Given data Start Marker
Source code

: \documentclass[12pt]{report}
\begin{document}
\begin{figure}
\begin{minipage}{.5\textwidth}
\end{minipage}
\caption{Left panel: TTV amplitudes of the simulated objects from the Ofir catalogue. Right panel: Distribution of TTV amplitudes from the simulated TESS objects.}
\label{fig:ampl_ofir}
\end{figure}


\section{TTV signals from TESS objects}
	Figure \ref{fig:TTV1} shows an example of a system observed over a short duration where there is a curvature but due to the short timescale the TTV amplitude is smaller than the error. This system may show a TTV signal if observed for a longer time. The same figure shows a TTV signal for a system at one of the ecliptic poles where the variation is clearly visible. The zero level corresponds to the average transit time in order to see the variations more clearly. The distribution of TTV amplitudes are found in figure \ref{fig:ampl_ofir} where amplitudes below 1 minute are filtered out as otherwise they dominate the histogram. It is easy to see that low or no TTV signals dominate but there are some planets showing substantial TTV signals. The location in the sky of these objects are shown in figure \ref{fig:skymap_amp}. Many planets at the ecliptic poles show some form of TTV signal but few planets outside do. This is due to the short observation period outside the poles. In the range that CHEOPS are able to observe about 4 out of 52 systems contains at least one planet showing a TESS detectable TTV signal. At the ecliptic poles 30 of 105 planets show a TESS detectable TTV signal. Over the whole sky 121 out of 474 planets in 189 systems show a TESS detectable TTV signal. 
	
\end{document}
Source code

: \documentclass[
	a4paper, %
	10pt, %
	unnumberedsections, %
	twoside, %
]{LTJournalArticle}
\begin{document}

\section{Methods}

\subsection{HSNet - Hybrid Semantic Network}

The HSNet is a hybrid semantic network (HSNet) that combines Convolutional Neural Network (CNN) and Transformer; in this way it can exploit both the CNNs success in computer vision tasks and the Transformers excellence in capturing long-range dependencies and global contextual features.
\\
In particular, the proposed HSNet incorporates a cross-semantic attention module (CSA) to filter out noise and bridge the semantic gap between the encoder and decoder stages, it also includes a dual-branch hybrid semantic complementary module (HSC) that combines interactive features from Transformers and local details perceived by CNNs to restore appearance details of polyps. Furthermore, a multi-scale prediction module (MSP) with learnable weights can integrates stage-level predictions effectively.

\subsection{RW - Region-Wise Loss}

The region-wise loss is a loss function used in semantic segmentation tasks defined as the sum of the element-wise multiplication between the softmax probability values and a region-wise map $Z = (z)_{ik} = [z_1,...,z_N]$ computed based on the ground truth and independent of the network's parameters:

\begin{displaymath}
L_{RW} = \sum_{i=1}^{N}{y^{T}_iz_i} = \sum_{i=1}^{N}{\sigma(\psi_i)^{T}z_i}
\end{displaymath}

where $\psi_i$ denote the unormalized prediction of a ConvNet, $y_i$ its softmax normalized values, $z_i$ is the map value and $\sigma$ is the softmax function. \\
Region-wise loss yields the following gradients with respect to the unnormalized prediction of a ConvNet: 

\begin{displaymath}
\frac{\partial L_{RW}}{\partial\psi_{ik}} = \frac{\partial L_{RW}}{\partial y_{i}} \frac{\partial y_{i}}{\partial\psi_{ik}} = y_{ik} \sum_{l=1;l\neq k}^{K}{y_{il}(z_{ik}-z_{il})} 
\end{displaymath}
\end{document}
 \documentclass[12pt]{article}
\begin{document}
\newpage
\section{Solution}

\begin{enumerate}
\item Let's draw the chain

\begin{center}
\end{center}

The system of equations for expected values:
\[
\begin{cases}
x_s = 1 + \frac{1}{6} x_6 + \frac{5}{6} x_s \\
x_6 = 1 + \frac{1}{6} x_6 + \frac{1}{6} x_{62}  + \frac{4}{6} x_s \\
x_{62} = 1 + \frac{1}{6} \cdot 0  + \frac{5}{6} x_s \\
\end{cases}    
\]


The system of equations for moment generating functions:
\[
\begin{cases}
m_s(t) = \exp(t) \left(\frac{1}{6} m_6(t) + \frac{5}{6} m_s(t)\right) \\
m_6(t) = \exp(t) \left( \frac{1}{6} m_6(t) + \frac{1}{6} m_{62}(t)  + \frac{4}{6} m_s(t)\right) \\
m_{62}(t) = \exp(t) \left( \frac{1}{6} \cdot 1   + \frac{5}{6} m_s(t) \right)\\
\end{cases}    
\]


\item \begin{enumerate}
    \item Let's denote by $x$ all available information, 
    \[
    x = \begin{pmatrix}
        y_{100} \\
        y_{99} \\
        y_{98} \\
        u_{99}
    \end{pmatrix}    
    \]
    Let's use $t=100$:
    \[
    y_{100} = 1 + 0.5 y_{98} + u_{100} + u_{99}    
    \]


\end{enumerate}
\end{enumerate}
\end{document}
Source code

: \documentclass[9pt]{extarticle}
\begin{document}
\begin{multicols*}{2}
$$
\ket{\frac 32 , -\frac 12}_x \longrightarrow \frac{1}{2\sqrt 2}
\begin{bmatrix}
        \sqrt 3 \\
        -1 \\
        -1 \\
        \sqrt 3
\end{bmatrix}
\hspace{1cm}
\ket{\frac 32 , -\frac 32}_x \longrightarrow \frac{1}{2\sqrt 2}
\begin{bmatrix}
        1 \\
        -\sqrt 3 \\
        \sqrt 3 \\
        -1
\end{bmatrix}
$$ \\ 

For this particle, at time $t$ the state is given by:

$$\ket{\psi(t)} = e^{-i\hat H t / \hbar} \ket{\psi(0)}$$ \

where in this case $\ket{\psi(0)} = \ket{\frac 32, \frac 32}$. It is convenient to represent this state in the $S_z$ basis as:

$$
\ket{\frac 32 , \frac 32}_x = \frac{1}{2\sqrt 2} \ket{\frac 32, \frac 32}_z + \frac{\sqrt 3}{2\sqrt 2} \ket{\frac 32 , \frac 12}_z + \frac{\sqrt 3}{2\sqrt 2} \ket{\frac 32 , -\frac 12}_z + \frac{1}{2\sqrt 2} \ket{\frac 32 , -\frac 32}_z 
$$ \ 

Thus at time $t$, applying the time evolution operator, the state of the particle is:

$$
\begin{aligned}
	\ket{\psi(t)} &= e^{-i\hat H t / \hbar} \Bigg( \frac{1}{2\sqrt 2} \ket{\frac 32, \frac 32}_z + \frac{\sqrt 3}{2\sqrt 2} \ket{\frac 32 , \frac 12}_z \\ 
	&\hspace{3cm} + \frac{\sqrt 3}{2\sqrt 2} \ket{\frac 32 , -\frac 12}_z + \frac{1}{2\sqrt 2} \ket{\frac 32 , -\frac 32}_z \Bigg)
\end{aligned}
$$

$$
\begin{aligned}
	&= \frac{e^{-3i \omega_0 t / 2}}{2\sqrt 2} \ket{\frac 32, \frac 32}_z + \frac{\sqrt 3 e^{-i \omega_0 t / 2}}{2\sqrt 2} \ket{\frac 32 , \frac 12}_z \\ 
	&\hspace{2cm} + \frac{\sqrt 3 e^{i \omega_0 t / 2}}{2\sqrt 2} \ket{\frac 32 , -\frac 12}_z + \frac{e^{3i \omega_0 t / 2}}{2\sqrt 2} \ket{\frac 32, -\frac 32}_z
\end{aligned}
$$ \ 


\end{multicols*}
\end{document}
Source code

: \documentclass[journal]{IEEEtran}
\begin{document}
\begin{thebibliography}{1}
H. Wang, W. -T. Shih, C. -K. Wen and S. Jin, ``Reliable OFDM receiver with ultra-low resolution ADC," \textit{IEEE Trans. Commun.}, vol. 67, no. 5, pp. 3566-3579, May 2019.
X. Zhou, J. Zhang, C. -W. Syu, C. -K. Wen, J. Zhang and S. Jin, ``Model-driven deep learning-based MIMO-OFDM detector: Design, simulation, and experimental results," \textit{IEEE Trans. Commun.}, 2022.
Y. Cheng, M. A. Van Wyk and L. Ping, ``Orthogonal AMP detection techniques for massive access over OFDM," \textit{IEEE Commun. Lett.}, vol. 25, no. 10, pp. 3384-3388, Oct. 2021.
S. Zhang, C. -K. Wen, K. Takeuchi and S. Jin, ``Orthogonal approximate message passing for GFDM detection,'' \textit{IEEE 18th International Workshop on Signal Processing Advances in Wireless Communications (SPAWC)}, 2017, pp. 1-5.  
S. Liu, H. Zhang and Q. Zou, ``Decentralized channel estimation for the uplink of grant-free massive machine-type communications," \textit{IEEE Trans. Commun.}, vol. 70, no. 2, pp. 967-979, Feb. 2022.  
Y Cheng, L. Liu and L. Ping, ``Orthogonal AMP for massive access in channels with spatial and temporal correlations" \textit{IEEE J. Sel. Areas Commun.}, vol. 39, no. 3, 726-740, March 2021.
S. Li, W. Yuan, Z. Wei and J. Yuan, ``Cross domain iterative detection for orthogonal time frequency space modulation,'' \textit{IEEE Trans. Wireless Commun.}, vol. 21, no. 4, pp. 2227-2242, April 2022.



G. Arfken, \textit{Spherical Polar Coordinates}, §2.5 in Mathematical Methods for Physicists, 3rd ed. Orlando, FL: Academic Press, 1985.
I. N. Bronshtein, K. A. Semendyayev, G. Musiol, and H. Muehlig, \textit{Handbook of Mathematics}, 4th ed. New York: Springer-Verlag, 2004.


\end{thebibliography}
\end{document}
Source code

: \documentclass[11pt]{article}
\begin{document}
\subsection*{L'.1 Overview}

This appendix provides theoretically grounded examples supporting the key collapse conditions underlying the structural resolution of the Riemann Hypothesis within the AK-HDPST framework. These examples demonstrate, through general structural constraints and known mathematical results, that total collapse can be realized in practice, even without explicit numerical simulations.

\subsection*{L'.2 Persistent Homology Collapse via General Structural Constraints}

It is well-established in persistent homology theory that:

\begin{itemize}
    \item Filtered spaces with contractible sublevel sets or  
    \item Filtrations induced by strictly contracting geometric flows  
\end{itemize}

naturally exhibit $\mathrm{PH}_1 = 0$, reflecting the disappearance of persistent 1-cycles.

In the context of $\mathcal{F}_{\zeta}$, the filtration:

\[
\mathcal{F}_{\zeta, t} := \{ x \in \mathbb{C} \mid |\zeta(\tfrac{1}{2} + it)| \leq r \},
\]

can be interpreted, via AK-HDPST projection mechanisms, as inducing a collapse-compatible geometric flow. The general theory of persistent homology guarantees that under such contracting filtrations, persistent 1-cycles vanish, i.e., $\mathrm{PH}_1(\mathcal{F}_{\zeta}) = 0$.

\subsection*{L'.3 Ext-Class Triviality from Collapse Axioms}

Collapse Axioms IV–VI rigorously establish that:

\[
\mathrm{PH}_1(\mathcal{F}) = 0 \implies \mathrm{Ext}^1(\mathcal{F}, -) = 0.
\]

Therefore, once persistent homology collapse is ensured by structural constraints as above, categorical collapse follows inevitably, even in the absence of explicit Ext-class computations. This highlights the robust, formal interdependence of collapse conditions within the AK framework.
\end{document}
Given data End Marker
• [Task description] Say how many lines of the data hold the string "documentclass". Reply with the number alone.

• [Result of the exercise] 6